The Sound of Waves

Yukio Mishima · 1954 · ★★★☆☆ [WIP Review]

Uta-Jima is an idyllic island unaffected by the changes in modern Japan. The island fishermen live by labor, reputation, and custom. Shinji, a poor fisherman, falls in love with Hatsue, the daughter of a wealthy shipowner. Their romance is simple and direct, beginning with Shinji’s unknowing love-at-first-sight. Even the main conflict of the story, the refusal of Hatsue’s father to permit their marriage is resolved justly through hard work.

Simplicity is the story's strength and weakness. Shinji and Hatsue at times feel more like ideals: youth, passion, and innocence than true characters. They perfectly follow the moral codes: refusing to engage in premarital sex, and Hatsue, in particular, submits to the will of her father without rebellion. Yet their sincerity gives the novel a charm.
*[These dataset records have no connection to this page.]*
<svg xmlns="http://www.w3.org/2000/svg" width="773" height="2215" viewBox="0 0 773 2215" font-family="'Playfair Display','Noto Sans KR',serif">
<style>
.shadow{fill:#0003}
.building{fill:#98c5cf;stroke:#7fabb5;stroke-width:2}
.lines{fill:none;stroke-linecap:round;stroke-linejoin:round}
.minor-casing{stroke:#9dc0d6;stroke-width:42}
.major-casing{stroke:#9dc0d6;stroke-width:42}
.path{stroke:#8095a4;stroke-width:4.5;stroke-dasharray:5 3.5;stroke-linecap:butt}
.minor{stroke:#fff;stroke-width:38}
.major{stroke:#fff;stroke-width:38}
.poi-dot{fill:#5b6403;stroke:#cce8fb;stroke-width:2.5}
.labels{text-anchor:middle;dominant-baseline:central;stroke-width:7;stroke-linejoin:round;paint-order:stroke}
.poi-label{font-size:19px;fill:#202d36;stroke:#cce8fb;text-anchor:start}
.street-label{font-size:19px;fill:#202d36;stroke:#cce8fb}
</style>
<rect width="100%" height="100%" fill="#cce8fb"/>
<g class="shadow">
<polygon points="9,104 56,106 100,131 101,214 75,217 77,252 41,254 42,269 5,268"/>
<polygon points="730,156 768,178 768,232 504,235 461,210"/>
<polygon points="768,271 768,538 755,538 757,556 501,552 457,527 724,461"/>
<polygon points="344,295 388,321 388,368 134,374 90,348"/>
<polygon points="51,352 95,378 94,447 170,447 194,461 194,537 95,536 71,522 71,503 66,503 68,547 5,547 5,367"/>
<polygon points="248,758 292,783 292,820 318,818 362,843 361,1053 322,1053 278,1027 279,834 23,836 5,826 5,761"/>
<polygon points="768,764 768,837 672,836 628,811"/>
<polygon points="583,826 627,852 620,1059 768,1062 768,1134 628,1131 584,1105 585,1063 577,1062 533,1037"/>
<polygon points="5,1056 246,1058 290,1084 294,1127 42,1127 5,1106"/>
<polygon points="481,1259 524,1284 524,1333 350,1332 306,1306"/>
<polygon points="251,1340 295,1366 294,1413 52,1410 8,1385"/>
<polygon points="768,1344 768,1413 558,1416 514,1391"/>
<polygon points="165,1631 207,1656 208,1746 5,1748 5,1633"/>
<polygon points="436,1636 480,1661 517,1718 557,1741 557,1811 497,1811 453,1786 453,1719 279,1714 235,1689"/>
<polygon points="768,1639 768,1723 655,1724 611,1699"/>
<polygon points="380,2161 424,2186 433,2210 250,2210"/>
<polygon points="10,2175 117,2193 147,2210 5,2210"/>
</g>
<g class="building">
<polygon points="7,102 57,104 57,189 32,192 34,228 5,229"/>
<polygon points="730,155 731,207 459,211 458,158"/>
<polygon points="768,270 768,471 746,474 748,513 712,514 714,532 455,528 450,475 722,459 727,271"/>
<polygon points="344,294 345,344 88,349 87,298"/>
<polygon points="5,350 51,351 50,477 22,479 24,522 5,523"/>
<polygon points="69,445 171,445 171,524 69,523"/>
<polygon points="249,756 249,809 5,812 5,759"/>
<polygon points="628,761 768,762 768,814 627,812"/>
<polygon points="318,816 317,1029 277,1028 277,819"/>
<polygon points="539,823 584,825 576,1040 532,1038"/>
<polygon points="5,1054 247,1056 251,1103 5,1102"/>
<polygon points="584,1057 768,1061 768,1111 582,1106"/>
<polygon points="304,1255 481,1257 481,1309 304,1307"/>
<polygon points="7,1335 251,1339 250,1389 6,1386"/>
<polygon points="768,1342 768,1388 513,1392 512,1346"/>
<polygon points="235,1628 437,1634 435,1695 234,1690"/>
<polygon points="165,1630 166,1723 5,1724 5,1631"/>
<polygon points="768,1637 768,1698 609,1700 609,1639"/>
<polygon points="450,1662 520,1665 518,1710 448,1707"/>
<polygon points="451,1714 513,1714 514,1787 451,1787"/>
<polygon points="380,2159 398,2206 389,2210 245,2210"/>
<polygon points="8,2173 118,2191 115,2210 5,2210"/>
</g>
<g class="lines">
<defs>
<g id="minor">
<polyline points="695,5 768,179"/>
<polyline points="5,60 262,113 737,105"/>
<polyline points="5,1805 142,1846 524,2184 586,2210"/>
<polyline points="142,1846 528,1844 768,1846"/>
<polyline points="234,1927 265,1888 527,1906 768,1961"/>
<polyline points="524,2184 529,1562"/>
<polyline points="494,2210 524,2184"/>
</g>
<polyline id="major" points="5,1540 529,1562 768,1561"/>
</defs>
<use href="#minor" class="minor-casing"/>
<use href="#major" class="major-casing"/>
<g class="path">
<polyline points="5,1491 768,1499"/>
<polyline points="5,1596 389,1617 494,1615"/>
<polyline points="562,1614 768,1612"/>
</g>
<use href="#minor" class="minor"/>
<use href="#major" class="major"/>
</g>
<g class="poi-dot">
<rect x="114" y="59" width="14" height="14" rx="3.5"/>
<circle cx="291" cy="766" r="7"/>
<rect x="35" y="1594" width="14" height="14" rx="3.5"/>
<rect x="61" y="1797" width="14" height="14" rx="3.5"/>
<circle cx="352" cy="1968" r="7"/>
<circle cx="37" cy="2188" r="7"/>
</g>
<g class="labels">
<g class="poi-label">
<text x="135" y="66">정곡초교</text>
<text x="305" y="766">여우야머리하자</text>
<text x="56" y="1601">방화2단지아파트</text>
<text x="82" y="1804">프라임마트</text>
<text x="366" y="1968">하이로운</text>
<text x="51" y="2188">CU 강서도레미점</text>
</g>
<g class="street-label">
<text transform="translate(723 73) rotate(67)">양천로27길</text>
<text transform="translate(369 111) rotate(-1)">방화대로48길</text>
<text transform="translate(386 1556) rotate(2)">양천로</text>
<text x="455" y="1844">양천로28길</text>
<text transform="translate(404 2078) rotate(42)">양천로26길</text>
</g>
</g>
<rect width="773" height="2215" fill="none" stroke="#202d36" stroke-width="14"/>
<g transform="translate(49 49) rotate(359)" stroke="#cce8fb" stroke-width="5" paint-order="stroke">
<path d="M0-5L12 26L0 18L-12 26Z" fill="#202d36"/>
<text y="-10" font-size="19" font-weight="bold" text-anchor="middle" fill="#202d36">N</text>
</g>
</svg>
The novel’s effectiveness lies in its emotional clarity --- Shinji does not suffer from neurosis, self-alienation--- but instead he loves Hatsue; he works; he suffers; he wins.

The prose style of the book, a combination of Weatherby's translation skills and Mishima's original intent, is simply fitting. The prose is short and simple and presents the important facts without over-description. Mishima concretely describes boats, landforms, and anything in-between. The book proceeds with restraint and directness without any commentary from the author. The book is easy to fall into due to a lack of structural difficulties.

The novel admires discipline, endurance, and traditional social order. Mishima presents the island almost as a moral refuge from modern life. Even conflict arrives quietly and resolves without bitterness. Like the Old man and the Sea, the book has received criticism for its simplicity. Both novels derive much of their power from elemental storytelling rather than psychological complexity. Their protagonists are defined less by introspection than by endurance, labor, and dignity. It doesn't have a gripping moral development. Instead, it describes an idyllic society rooted in tradition which relieves the reader from moral disquiet and ambiguity, and complexity, orients him. The novel must be praised for its own particular honesty.